**EXERCISE PROMPT:**
Only a single number is expected: how many lines of the data hold the word "suất".

**GIVEN DATA:**

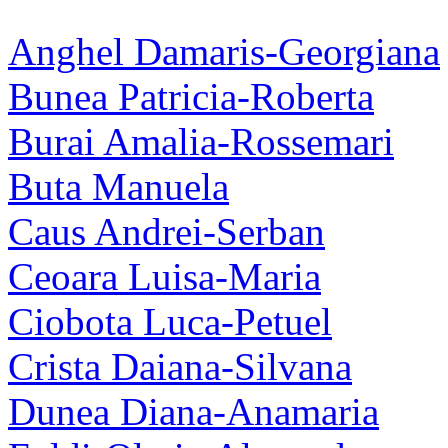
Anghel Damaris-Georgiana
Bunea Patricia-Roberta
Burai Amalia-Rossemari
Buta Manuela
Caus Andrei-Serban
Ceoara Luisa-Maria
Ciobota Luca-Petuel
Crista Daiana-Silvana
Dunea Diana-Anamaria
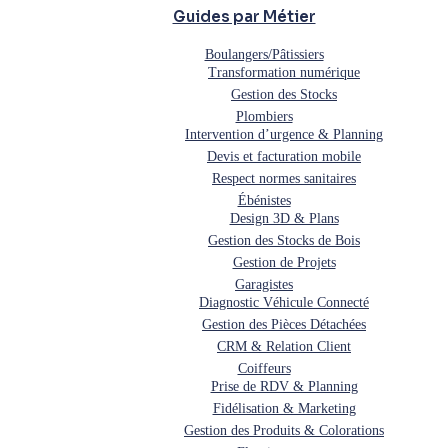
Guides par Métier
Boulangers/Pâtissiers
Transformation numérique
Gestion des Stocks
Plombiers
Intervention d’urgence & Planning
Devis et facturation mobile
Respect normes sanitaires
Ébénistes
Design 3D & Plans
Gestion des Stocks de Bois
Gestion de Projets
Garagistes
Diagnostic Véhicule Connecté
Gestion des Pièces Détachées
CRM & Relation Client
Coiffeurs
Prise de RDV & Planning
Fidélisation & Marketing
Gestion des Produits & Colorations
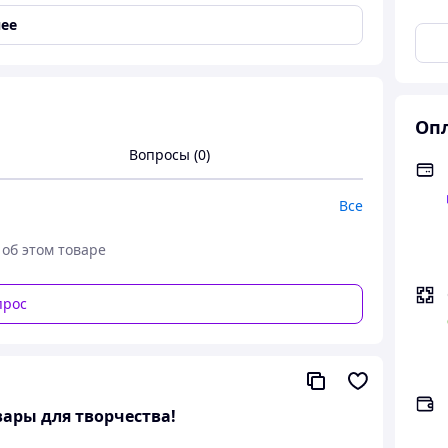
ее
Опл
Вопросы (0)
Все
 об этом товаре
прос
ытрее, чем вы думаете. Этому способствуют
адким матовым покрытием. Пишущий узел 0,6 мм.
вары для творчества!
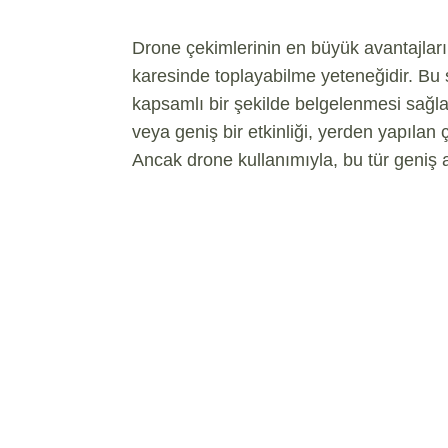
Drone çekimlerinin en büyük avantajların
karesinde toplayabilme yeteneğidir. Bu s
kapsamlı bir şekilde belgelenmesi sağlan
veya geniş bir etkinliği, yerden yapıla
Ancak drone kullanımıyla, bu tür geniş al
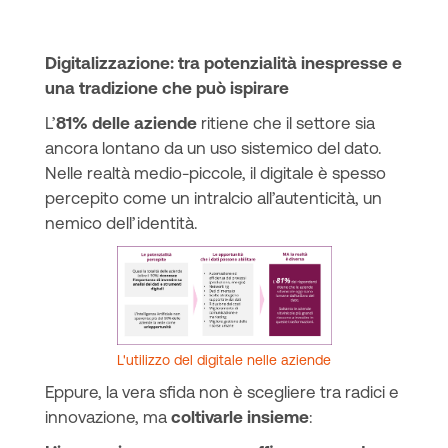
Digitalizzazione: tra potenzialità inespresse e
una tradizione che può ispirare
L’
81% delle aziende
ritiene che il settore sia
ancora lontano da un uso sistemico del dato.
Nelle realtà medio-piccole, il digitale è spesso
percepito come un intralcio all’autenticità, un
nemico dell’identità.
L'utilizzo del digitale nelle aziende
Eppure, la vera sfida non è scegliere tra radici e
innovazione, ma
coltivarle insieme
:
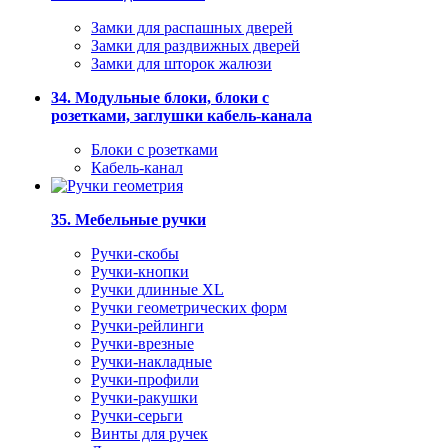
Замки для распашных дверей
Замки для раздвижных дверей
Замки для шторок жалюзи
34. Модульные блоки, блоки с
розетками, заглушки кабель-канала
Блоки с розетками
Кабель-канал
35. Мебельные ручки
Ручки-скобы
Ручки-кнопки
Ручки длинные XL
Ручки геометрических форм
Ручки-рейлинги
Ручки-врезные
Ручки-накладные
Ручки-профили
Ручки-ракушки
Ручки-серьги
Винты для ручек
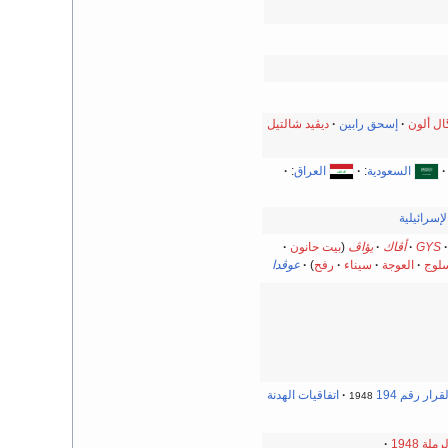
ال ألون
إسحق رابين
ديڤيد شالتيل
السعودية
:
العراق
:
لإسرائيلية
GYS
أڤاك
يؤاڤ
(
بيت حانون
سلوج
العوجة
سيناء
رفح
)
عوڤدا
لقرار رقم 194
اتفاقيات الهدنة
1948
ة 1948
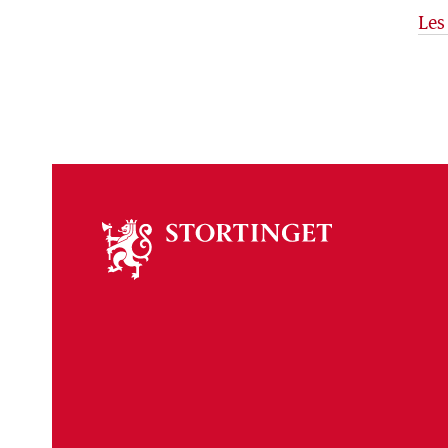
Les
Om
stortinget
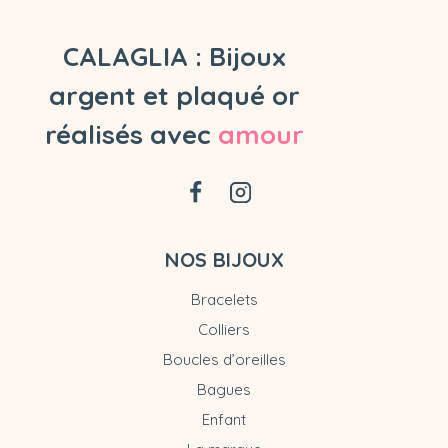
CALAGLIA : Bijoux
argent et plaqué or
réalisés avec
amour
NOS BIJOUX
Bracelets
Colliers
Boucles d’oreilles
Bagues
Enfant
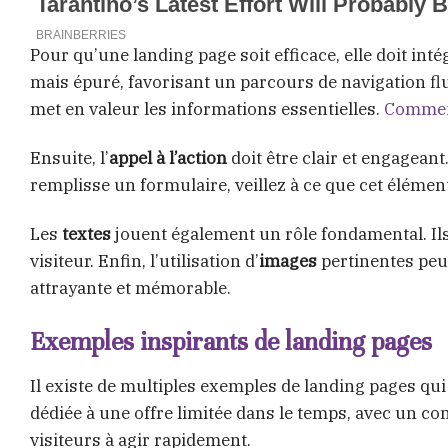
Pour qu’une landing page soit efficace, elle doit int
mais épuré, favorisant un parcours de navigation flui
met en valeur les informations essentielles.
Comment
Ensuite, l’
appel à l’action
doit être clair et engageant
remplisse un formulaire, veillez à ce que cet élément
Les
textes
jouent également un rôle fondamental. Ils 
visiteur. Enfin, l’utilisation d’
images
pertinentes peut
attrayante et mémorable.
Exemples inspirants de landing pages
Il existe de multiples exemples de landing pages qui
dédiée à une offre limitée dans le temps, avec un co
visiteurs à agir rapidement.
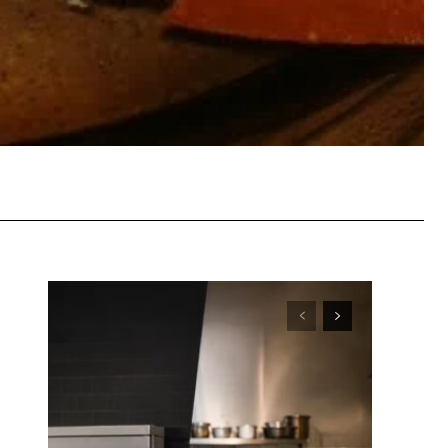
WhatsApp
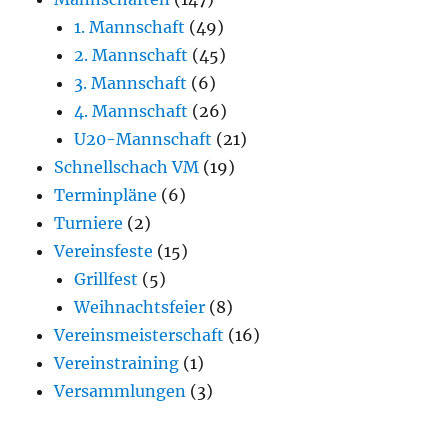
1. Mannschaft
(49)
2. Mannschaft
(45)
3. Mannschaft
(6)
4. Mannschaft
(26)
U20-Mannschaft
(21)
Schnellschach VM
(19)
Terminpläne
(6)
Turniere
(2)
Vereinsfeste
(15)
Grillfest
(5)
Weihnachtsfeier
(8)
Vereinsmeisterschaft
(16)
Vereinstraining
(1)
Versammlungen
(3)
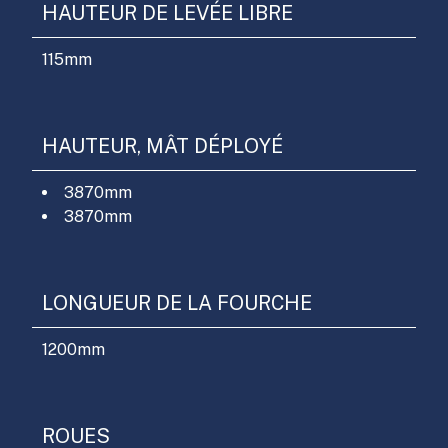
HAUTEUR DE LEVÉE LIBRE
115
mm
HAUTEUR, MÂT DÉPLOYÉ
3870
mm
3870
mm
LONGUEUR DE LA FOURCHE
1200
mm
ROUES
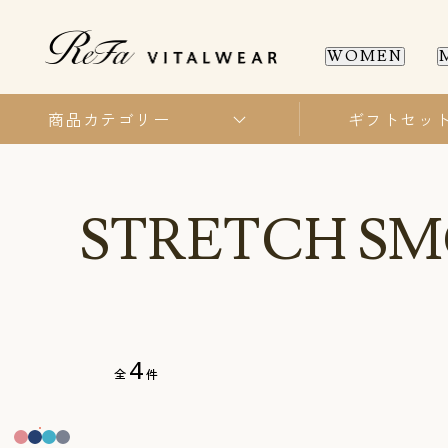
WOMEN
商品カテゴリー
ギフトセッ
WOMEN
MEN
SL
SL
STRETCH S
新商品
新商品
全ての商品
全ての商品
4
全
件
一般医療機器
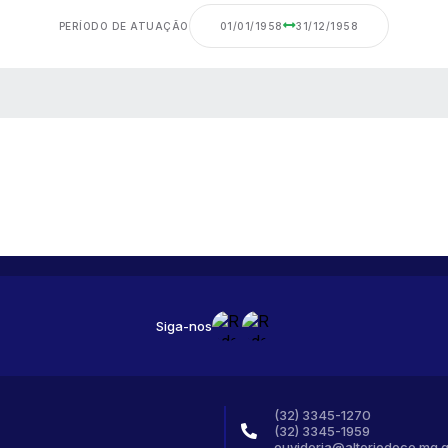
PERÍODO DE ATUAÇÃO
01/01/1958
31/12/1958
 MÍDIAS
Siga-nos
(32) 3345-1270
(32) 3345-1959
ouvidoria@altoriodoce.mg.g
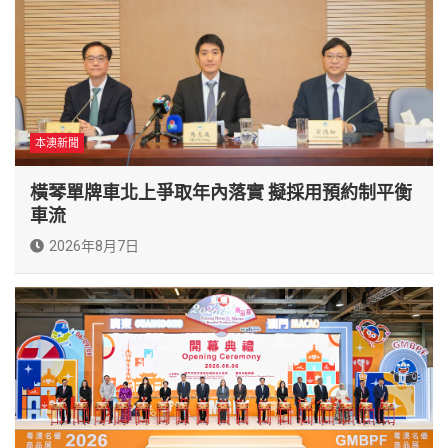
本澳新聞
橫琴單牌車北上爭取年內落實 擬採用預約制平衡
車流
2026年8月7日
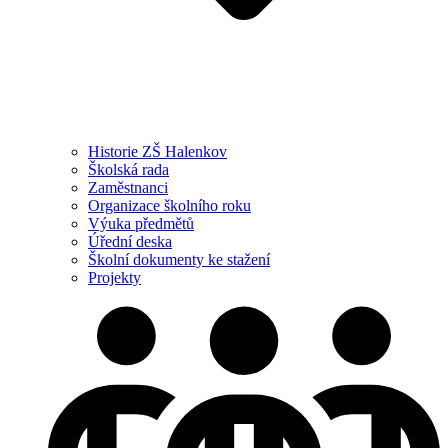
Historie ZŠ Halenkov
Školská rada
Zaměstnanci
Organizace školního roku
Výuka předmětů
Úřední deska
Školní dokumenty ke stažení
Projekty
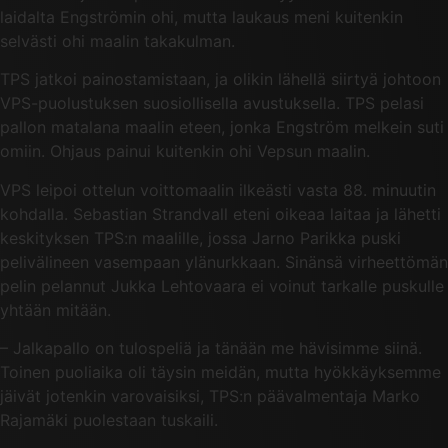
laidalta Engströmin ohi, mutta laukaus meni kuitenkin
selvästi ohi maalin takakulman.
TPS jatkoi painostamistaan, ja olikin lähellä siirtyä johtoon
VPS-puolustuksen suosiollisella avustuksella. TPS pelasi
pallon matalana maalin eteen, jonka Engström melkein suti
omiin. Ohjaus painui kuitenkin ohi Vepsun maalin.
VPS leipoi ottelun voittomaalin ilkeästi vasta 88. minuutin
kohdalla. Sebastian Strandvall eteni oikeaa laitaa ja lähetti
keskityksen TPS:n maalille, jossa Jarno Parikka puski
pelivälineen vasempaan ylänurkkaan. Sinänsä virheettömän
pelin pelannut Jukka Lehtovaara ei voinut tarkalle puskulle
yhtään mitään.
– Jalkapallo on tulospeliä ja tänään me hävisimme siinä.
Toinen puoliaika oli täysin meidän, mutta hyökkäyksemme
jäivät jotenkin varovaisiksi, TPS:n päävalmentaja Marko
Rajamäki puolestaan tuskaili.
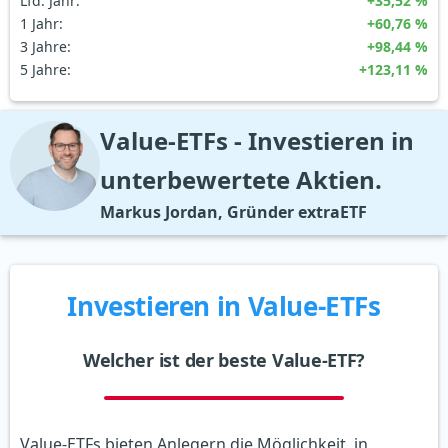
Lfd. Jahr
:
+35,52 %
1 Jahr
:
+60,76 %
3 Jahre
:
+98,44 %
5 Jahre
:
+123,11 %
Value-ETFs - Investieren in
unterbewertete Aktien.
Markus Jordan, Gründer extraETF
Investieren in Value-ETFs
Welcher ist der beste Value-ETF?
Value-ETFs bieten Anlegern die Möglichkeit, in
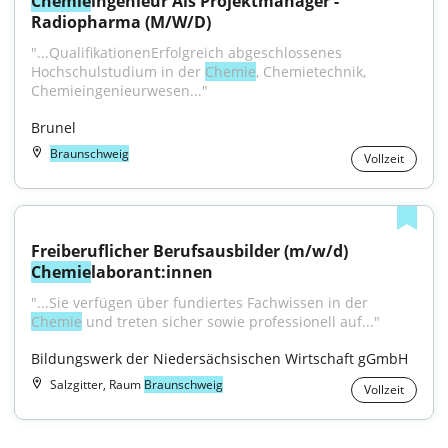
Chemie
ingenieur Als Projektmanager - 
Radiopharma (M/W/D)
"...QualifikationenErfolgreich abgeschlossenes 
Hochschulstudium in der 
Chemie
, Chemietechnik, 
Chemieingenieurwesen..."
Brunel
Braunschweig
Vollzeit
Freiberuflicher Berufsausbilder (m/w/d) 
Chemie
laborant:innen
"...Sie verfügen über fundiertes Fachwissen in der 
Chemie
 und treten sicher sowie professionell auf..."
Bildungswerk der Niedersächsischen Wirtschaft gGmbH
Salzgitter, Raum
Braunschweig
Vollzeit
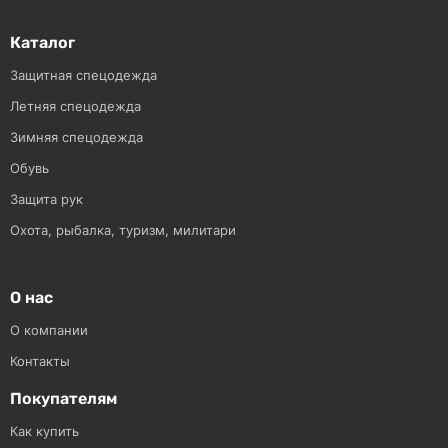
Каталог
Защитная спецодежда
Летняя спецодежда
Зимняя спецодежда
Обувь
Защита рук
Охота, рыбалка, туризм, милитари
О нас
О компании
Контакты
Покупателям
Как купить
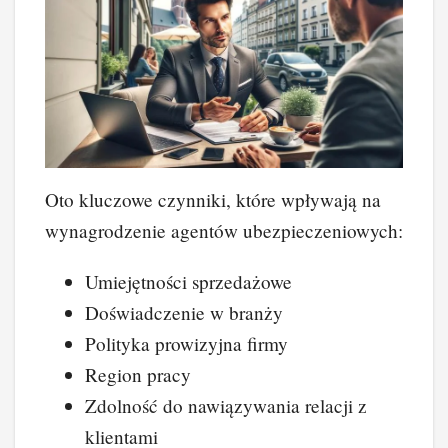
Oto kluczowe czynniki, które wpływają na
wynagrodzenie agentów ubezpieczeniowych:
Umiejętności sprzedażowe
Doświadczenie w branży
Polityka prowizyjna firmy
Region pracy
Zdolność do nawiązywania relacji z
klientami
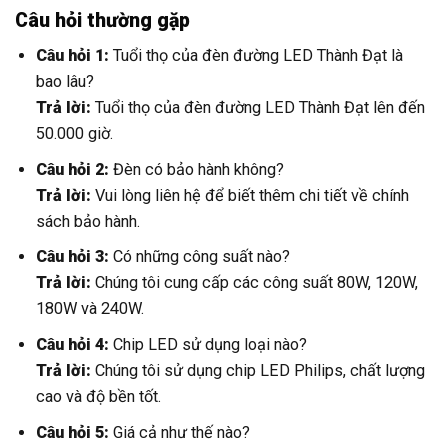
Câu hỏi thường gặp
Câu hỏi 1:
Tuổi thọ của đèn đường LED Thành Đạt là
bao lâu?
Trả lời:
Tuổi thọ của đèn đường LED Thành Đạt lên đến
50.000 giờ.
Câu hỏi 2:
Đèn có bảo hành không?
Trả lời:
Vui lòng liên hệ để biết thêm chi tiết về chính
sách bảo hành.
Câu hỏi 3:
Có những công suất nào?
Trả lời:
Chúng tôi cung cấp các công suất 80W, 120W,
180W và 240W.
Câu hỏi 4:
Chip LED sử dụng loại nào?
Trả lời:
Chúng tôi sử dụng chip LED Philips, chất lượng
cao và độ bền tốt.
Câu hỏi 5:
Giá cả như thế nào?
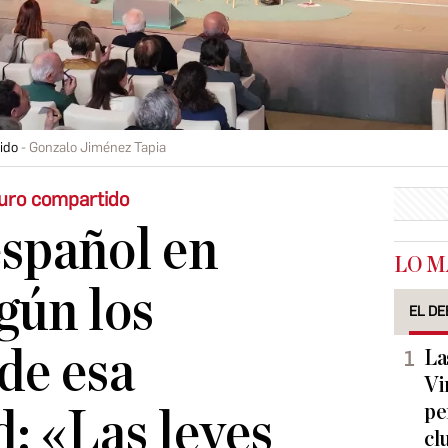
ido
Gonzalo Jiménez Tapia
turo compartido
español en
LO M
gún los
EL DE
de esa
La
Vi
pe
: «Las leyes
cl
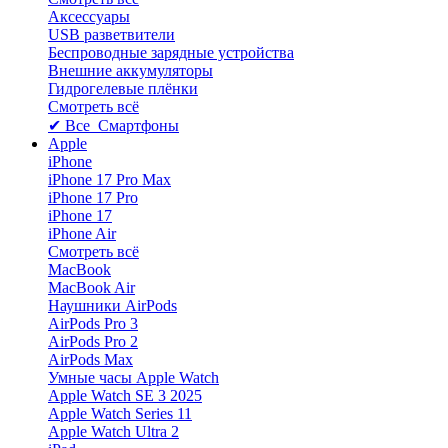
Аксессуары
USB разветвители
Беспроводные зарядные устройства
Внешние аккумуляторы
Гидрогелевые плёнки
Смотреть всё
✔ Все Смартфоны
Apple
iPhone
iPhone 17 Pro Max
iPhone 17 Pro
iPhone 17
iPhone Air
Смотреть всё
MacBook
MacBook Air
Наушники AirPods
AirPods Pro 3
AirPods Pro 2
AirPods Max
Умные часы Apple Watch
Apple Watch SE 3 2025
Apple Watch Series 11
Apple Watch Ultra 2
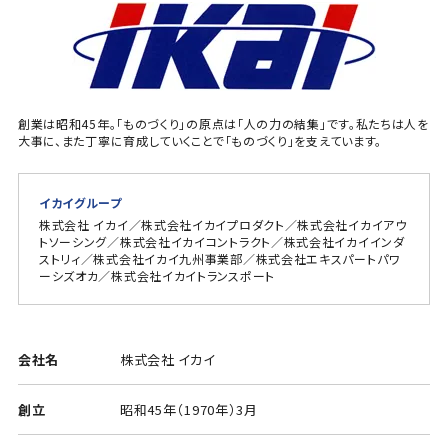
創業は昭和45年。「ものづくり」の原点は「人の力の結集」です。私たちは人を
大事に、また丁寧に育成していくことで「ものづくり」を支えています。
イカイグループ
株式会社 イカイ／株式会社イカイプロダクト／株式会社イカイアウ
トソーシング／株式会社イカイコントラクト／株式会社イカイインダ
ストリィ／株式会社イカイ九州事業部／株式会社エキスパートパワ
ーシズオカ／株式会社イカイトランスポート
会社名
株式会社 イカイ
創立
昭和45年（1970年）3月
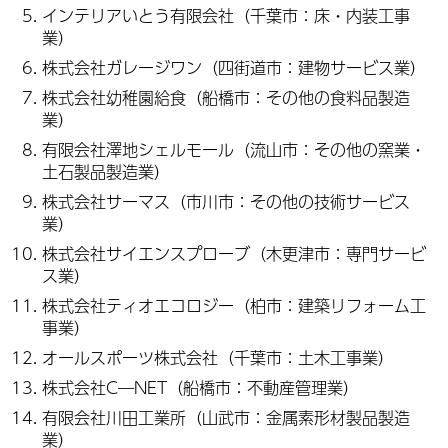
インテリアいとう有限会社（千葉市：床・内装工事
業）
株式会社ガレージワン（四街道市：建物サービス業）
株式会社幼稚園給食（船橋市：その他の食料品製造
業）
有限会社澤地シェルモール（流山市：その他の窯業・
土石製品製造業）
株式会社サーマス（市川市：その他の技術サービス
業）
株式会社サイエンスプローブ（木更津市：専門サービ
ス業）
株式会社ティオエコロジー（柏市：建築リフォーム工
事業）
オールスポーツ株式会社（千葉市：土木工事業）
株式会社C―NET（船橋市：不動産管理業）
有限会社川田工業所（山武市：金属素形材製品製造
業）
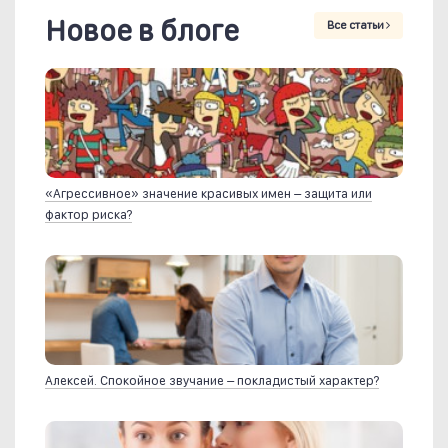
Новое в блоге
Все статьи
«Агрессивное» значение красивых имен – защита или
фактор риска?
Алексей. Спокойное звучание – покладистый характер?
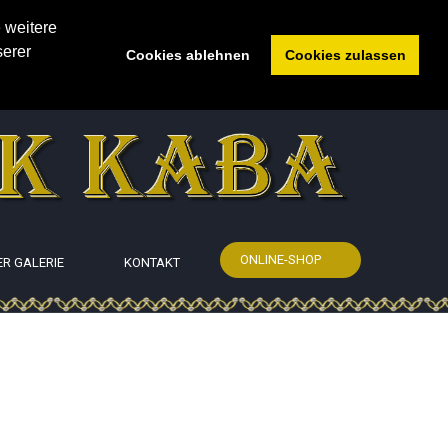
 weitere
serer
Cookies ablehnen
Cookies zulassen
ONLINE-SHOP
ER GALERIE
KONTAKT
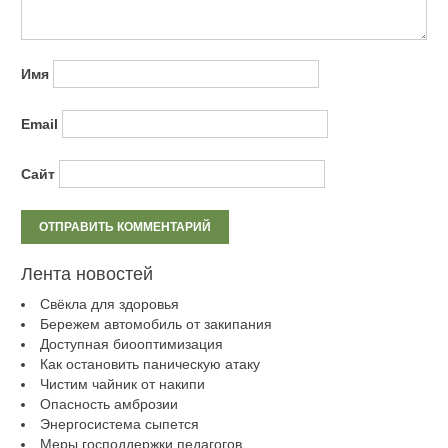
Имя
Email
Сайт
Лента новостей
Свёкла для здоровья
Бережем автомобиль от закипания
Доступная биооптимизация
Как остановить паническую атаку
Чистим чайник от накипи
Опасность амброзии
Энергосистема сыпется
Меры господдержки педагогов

**TASK SOLUTION:**
2